== PASSAGE PROVIDED ==
Suit by appellee for possession, and to quiet title. Complaint in two paragraphs, each of which was sustained on demurrer. Answer in general denial, and a cross-complaint to quiet title in the defendant. Answer of former adjudication to the cross-complaint. Trial by the court, and finding and judgment for appellee. The assignment challenges the action of the court in overruling the demurrer to the second paragraph of the complaint, and in overruling the motion for a new trial.
I. The second paragraph of complaint is to quiet the plaintiff’s title. In this paragraph it is averred “that the plaintiff is the owner in fee simple, and entitled to the possession of the described real estate; that the defendant is claiming title to said real estate, and a right to the possession thereof, which claim is without right, and unfounded, and casts a cloud upon the plaintiff’s title.” The statute relating to the subject (§1082 Bums 1901) provides that an *366action may be brought by any person having an interest in real estate against another who claims title to, or an interest in, the property adverse to the plaintiff. It is contended that this complaint is bad because it does not aver that the title claimed by the defendant is adverse to the title claimed by the plaintiff. It must be conceded that the complaint is carelessly drawn, yet under the liberal construction we are required to give the statute (Johnson v. Taylor, 106 Ind. 89, 91) we think it sufficient to withstand a demurrer. It is not essential to a complaint to quiet title that the language of the statute shall be employed. It is enough if the facts pleaded clearly show that the claim asserted by the defendant is adverse to the claim of the plaintiff. Johnson v. Taylor, 106 Ind. 89; Island Coal Co. v. Streitlemier, 139 Ind. 83.

(Excerpts from a dataset)
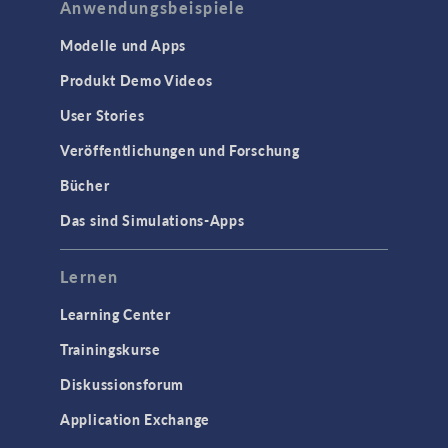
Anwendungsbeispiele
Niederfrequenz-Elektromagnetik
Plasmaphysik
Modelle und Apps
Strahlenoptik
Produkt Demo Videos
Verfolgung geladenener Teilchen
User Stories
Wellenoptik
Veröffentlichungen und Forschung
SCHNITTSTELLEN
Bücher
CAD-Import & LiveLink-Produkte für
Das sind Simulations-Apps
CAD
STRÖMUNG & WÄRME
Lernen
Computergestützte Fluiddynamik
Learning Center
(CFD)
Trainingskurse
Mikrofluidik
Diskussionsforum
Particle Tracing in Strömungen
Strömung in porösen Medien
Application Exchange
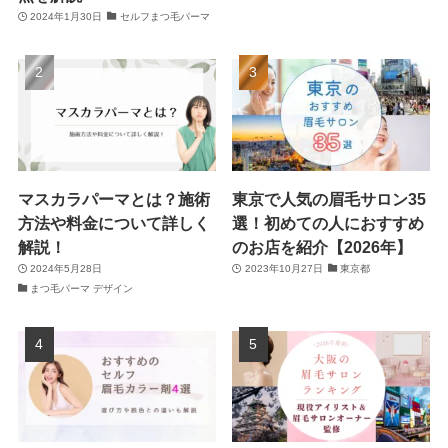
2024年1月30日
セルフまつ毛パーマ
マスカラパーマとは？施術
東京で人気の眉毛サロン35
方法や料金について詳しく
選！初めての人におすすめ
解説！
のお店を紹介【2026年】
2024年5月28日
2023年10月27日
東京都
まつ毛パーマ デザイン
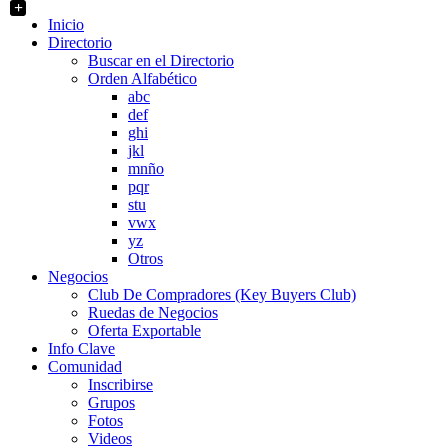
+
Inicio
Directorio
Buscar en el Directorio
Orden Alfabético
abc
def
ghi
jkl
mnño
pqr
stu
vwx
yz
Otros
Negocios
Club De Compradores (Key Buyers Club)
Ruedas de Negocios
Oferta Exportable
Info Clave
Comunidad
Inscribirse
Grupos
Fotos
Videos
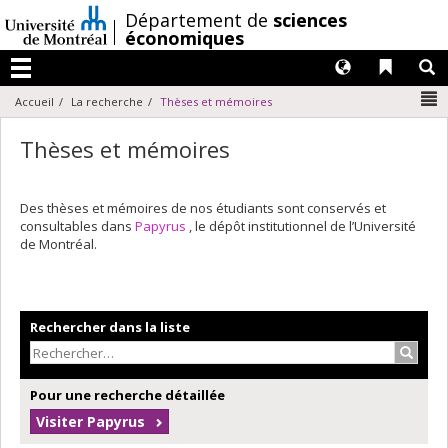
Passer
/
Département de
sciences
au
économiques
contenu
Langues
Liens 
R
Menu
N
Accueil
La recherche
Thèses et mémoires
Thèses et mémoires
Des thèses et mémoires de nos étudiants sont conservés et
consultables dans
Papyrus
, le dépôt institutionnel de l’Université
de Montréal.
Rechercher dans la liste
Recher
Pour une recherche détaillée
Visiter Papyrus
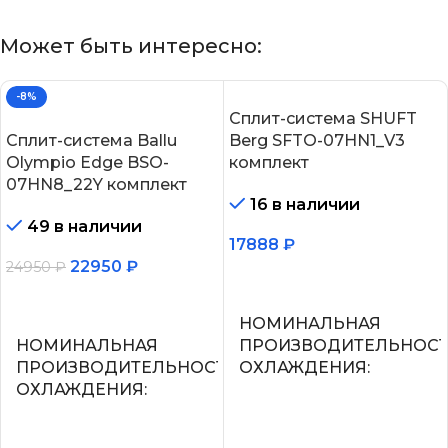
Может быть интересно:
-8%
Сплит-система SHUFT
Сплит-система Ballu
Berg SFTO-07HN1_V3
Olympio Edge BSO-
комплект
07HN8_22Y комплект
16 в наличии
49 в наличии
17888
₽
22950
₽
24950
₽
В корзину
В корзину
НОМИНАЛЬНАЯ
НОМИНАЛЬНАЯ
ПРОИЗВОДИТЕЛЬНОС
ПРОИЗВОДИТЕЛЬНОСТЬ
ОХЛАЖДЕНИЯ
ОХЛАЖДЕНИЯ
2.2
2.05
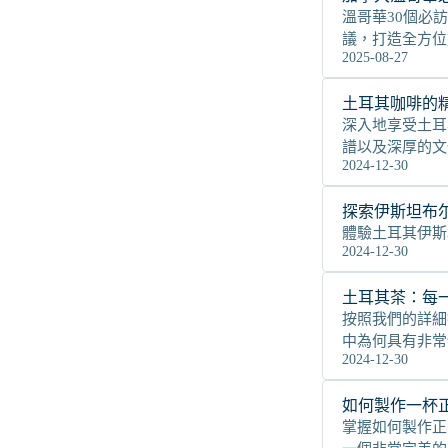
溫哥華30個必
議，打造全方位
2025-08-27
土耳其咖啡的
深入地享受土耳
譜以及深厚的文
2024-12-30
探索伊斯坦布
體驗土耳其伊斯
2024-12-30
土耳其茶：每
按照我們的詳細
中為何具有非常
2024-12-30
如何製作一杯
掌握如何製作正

== JOB ITEM A ==
In the court opinion, what did the defendant file along with the general denial?
== JOB ITEM B ==
Echo a portion of the court opinion word for word. Begin at the words "Suit by appellee" and stop after "a new trial.".

== RESPONSE AREA A ==
A cross-complaint to quiet title in the defendant.

== RESPONSE AREA B ==
Suit by appellee for possession, and to quiet title. Complaint in two paragraphs, each of which was sustained on demurrer. Answer in general denial, and a cross-complaint to quiet title in the defendant. Answer of former adjudication to the cross-complaint. Trial by the court, and finding and judgment for appellee. The assignment challenges the action of the court in overruling the demurrer to the second paragraph of the complaint, and in overruling the motion for a new trial.